2.3. Ten aanzien van de plaatsing van een inrichting op een gedooglijst - waarop het verzoek van appellante ziet - zijn beleidsregels vastgesteld en gepubliceerd waarin is aangegeven in welke gevallen een horeca-inrichting waar softdrugs worden verkocht, zal worden gedoogd. Dit betreft beleidsregels, als bedoeld in artikel 1:3, vierde lid, van de wet. Op grond van artikel 4:84 van de wet is de burgemeester gehouden bij het nemen van beslissingen omtrent het al dan niet plaatsen op de gedooglijst deze beleidsregels te volgen, zij het dat hij op grond van de zogeheten inherente afwijkingsbevoegdheid in bijzondere omstandigheden kan afwijken van een beleidsregel ten gunste van een of meer belanghebbenden. Dat wil zeggen dat betrokkenen aanspraak kunnen maken op plaatsing op de gedooglijst in de in de beleidsregels aangegeven gevallen en dat zij ook een beroep kunnen doen op de inherente afwijkingsbevoegdheid. Appellante heeft zich beroepen op deze beleidsregels en op de afwijkingsbevoegdheid. Het verzoek van appellante dient dan ook te worden opgevat als een verzoek om de in de beleidsregels neergelegde aanspraak ook in haar geval te aanvaarden. De schriftelijke weigering om dat te doen moet, zoals de Afdeling eerder heeft overwogen in haar uitspraak van 22 juli 1999 inzake H01.98.0114 (AB 1999, nr 340), aldus worden aangemerkt als een besluit in de zin van artikel 1:3, tweede lid, van de wet.
De rechtbank heeft dit niet onderkend.
2.4. Het hoger beroep is derhalve gegrond en de aangevallen uitspraak dient te worden vernietigd. De Afdeling zal de zaak met toepassing van artikel 44, eerste lid, aanhef en onder b, van de Wet op de Raad van State ter inhoudelijke afdoening terugwijzen naar de rechtbank die de zaak in eerste aanleg heeft behandeld.

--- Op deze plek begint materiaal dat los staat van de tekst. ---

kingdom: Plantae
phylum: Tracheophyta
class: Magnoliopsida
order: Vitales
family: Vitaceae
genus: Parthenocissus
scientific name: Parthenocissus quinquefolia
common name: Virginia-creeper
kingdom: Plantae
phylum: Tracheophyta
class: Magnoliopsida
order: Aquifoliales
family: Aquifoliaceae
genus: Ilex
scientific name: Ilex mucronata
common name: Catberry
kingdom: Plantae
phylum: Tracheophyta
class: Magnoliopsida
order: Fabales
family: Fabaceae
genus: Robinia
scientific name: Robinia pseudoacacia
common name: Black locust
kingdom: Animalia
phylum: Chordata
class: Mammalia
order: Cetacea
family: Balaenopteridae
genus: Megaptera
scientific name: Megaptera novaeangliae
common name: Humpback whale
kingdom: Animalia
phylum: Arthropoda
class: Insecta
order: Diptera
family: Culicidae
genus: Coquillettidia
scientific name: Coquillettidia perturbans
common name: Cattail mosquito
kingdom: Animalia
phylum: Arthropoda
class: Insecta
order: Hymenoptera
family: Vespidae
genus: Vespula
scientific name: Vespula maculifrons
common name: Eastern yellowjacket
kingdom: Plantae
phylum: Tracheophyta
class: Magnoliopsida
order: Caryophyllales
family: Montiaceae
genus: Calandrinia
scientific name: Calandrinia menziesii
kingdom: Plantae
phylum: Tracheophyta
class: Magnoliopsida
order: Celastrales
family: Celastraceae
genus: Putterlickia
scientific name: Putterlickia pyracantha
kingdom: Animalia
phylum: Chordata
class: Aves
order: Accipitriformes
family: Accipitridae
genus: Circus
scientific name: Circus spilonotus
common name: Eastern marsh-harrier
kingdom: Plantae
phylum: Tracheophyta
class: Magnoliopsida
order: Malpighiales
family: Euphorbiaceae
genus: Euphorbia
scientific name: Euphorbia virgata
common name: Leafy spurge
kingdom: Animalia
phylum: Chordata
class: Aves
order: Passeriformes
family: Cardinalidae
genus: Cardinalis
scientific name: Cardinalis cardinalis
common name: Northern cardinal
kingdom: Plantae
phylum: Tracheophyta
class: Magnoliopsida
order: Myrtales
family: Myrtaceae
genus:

2.5. De burgemeester dient op na te melden wijze in de proceskosten te worden veroordeeld.
3. Beslissing
De Afdeling bestuursrechtspraak van de Raad van State
Recht doende in naam der Koningin:
I. verklaart het hoger beroep gegrond;
II. vernietigt de uitspraak van de arrondissementsrechtbank te Groningen van 15 oktober 1999, AWB 97/386 BELEI Vl 3;
III. wijst de zaak naar de rechtbank terug;
IV. veroordeelt de burgemeester van Groningen in de door appellante in verband met de behandeling van het hoger beroep gemaakte proceskosten tot een bedrag van f 1.420,00, welk bedrag geheel is toe te rekenen aan door een derde beroepsmatig verleende rechtsbijstand; het bedrag dient door de gemeente Groningen te worden betaald aan appellante;
V. gelast dat de gemeente Groningen aan appellante het door haar voor de behandeling van het hoger beroep betaalde griffierecht (f 675) vergoedt.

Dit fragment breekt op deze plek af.